Outdoorsmen are a dying breed

Published 7:09 pm Thursday, June 26, 2014



In today’s society, children tend to stay indoors. The time where kids ventured out into the unknown of the woods behind their houses and other places with the potential for exploration has pretty much vanished.

With the technological advancements over the decades, including gaming consoles, television, the Internet, computers and air conditioning, there isn’t much incentive for kids to leave the comforts of home. Even in school, there is not much time allotted for students to go outside and play.

Another factor in this equation is the fact that today’s generations don’t have the same freedoms as that of older generations. Back in the day, so I am told, things were much different. There weren’t so many laws and rules and regulations and penalties. Today, it is so easy for someone to sue another that property owners are leery of having children venture onto their property. If someone was to get hurt on that property, it could jeopardize the property owner and his or her property.

The point is kids are running out of woods and other land to roam and adventure and learn about the environment. This also facilitates a lack of imagination in children. Playing and adventuring outside gets a child’s imagination going and compels them to explore the possibilities — the what if?

It is important for children to be in touch with nature and the environment. Some programs going on in Beaufort County attempt to get kids back outside and learning about the environment.

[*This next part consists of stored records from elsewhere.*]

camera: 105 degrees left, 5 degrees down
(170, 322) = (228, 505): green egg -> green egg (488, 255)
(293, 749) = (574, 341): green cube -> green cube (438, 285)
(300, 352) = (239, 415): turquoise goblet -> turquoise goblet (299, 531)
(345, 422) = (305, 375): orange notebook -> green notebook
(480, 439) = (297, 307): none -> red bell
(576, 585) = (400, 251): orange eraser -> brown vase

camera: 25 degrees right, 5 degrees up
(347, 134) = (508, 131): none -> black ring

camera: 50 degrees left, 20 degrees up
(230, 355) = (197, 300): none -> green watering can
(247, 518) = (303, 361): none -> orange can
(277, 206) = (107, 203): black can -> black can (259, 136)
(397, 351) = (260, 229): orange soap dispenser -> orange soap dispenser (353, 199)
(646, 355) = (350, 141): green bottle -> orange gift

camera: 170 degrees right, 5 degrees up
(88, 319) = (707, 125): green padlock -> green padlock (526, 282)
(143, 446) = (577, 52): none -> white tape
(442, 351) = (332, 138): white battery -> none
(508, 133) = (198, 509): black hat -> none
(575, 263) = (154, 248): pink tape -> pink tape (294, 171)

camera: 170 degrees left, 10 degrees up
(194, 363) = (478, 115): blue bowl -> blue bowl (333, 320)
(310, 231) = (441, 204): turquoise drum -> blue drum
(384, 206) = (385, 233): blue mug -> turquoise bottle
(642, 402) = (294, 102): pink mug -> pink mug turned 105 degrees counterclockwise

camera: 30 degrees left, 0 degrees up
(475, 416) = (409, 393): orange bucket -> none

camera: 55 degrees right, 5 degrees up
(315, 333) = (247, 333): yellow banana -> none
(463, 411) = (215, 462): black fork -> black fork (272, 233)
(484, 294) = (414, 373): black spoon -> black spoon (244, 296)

This week, the EGRET Fellows Program at Goose Creek State Park, sponsored by the UNC-Chapel Hill Institute for the Environment took area teachers through a course of study geared toward getting their students outside. It also focused on giving teachers knowledge and instruction on how to get their students involved in environmental projects such as schoolyard gardens, earthworm farms and rain gauging, in an active way.

Other projects such as Pamlico-Tar River Foundation’s Youth Kayaking Program gives kids a way to get in-touch with the local river basin when otherwise they may not have had that opportunity.

If the younger generations aren’t introduced to nature and the environment then they will not be advocates for the environment later in life. This means that as the older generations pass, the environment will not be cared for as it once was. It is extremely important for kids to be not only acquainted with the Mother Nature, but to know her and care for her.

With the help of programs like these, parents can help change the norm by taking their kids outside, sharing memories with their kids about their times outside as children and doing outdoor projects together, taking walks in the woods and enjoying the great outdoors.